EXERCISE DESCRIPTION - Give back only the lines from the one with "hfov_deg: 46.5" through the last line of the data, exactly as they appear.

Camera geometry data:

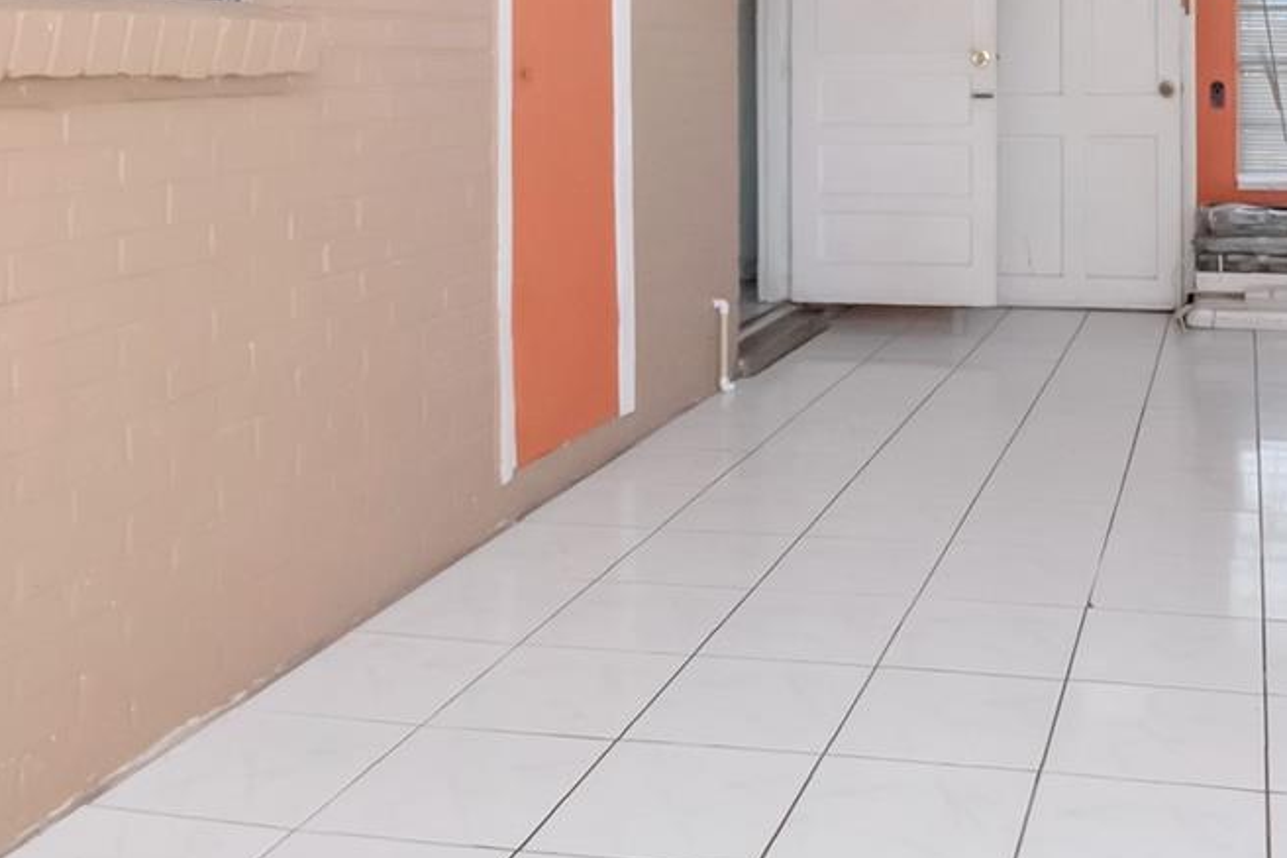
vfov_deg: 31.4
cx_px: 965
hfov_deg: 46.5
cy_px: 61
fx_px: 1437
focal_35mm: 40
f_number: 16
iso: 1250
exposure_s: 1/40
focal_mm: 11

OUTPUT FOR THIS EXERCISE -
hfov_deg: 46.5
cy_px: 61
fx_px: 1437
focal_35mm: 40
f_number: 16
iso: 1250
exposure_s: 1/40
focal_mm: 11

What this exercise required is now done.